How a heat dome is formed and why experts blame one for Europe’s baking temperatures

An unexpected early summer heat dome has sent temperatures soaring across Western Europe this week, forcing millions of residents to confront sweltering, dangerous conditions that have already broken preliminary temperature records and claimed dozens of lives. Climate experts confirm this extreme weather event is directly linked to a stationary high-pressure system, and warn that human-caused climate change is making such events more frequent, intense, and long-lasting than ever before.

To understand the phenomenon driving this heat wave, climate scientists explain that a heat dome originates from a distinct shift in the jet stream — the fast-flowing river of high-altitude wind that shapes global weather patterns. When the jet stream develops a large, persistent northward bulge, it traps a stable high-pressure system in the region below. Mireia Ginesta, a research associate at the Climate Litigation Lab hosted by the University of Oxford’s Smith School of Enterprise and the Environment, breaks down the physics at play: sinking air within the high-pressure system compresses as it moves toward lower altitudes, raising both atmospheric pressure and air temperature, effectively locking hot, humid conditions in place for days on end. As Woodwell Climate Research Center climate scientist Jennifer Francis puts it, the heat dome describes the jet stream’s atmospheric behavior, while the heat wave is the tangible, surface-level impact that communities experience.

This week’s event has hit major European nations particularly hard. France, Italy, Spain, and the United Kingdom are all recording far higher temperatures than average for mid-June, with forecasts calling for peaks as high as 40 degrees Celsius (104 degrees Fahrenheit) across swathes of the continent. France has faced the most severe impacts so far: nearly half the country is under the national weather service’s highest-level red heat alert, and a lack of widespread residential and public air conditioning — a common feature across much of the region that has not historically faced consistent extreme heat — has left many residents without reliable ways to cool down. Dozens of drowning deaths have already been recorded across France, as people flocked to open bodies of water to escape the heat. Liz Bentley, chief executive of the UK’s Royal Meteorological Society and a meteorology professor at the University of Reading, predicts that the event will not just break long-standing June temperature records across the continent, but will obliterate them entirely.

Francis notes that Europe is still adapting to a new normal of extreme summer heat, noting that these brutal, deadly heat waves have only become common across the region in the last 10 to 20 years. Many communities still lack the infrastructure and public health systems to protect vulnerable populations from sustained extreme heat.
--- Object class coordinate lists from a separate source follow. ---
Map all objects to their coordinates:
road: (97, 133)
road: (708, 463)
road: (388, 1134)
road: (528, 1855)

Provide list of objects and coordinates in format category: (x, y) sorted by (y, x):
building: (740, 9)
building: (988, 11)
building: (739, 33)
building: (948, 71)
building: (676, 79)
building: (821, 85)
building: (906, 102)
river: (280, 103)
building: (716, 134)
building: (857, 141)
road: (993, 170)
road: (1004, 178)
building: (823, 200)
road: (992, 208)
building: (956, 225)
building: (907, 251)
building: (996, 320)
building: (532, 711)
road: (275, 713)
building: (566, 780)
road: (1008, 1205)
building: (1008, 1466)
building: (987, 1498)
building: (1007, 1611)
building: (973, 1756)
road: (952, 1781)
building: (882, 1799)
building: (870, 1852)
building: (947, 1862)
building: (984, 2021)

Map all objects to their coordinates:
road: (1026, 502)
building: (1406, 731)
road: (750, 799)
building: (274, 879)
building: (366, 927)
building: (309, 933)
Experts are uniform in their conclusion that anthropogenic climate change is the core driver of increasing heat dome frequency and severity. “We are warming the globe, and that means we’re shifting the range of temperatures that any given place experiences,” Francis explained. “As you shift that range of temperature, you’re making extreme temperatures much more likely.” Bentley echoed this assessment, comparing rising global temperatures to turning up a home thermostat. “Climate change is definitely having an impact on the fact that [heat waves] are more frequent, they are more intense, and they are more persistent as well,” she said. “They hang around a lot longer than they used to do.”

Public authorities across the affected region have rolled out emergency measures to reduce heat-related risk. In France, scheduled passenger train services, outdoor concerts, and public sporting events have been canceled, and officials have implemented a temporary ban on public alcohol consumption to reduce risky behavior and dehydration. Climate and public health experts have issued clear guidance for residents to stay safe during the event: maintain consistent hydration, avoid strenuous outdoor activity during the hottest midday and afternoon hours, seek out shaded or cool indoor spaces whenever possible, and cool off safely in designated public water areas if available. Francis also emphasized the underrecognized risk of overnight heat, which prevents the human body from recovering after a hot day. “If you don’t give your body a chance to cool off at night, heat just starts to accumulate in your body and that can really start to affect your health,” she said. “Figuring out a way to stay cooler at night is very, very important.”

The extreme conditions are expected to persist across most affected regions for at least several more days, and public health officials are urging residents to remain vigilant, particularly for elderly and vulnerable community members who face the highest risk of heat-related illness and death.